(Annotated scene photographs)
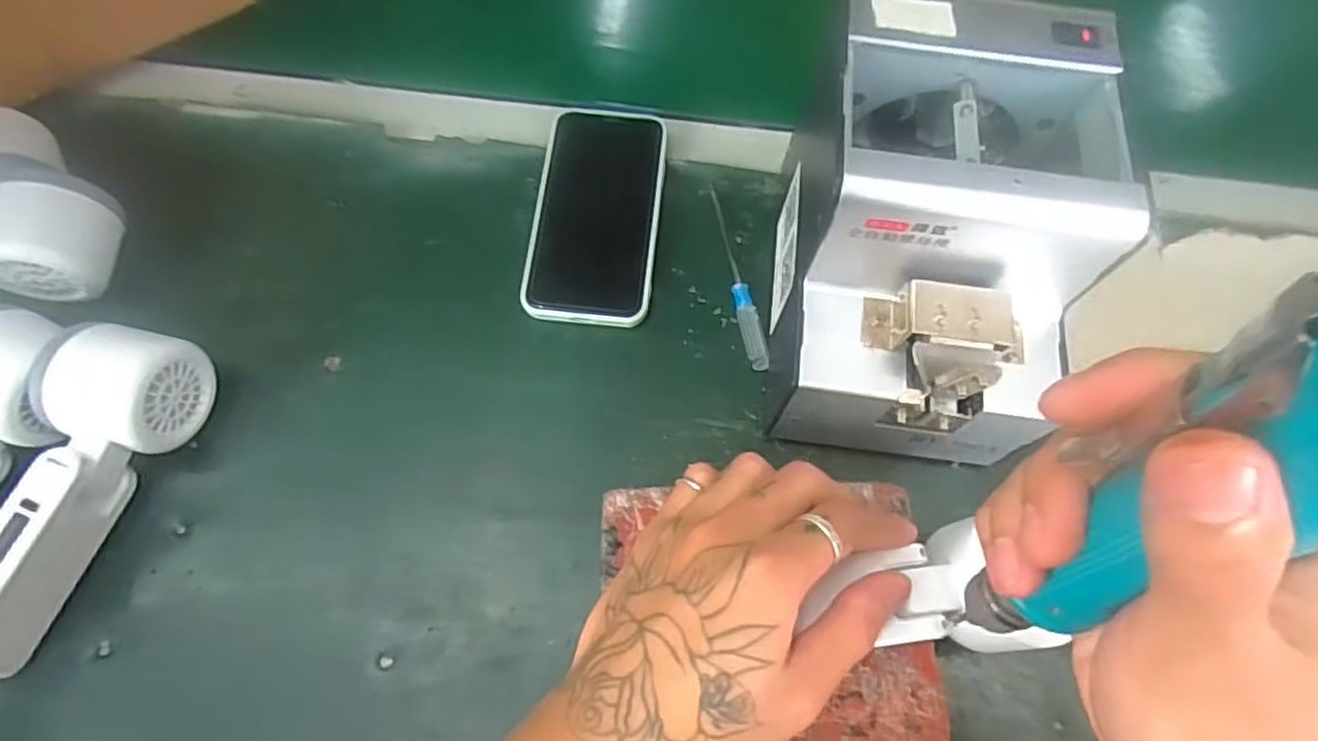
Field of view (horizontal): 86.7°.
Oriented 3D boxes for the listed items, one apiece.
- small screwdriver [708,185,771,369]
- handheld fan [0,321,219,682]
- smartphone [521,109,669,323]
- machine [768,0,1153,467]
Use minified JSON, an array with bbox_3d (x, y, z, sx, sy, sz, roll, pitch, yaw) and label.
[{"bbox_3d":[0.046,-0.057,0.417,0.012,0.007,0.123,-11,71,-5],"label":"small screwdriver"},{"bbox_3d":[-0.271,0.058,0.325,0.056,0.055,0.162,12,70,2],"label":"handheld fan"},{"bbox_3d":[-0.037,-0.096,0.423,0.074,0.012,0.145,6,70,0],"label":"smartphone"},{"bbox_3d":[0.131,-0.058,0.348,0.138,0.144,0.179,10,70,2],"label":"machine"}]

## Exercise goal
All records, pictures excluded: copy them exactly.

## Exercise answer
Field of view (horizontal): 86.7°.
Oriented 3D boxes for the listed items, one apiece.
- small screwdriver [708,185,771,369]
- handheld fan [0,321,219,682]
- smartphone [521,109,669,323]
- machine [768,0,1153,467]
Use minified JSON, an array with bbox_3d (x, y, z, sx, sy, sz, roll, pitch, yaw) and label.
[{"bbox_3d":[0.046,-0.057,0.417,0.012,0.007,0.123,-11,71,-5],"label":"small screwdriver"},{"bbox_3d":[-0.271,0.058,0.325,0.056,0.055,0.162,12,70,2],"label":"handheld fan"},{"bbox_3d":[-0.037,-0.096,0.423,0.074,0.012,0.145,6,70,0],"label":"smartphone"},{"bbox_3d":[0.131,-0.058,0.348,0.138,0.144,0.179,10,70,2],"label":"machine"}]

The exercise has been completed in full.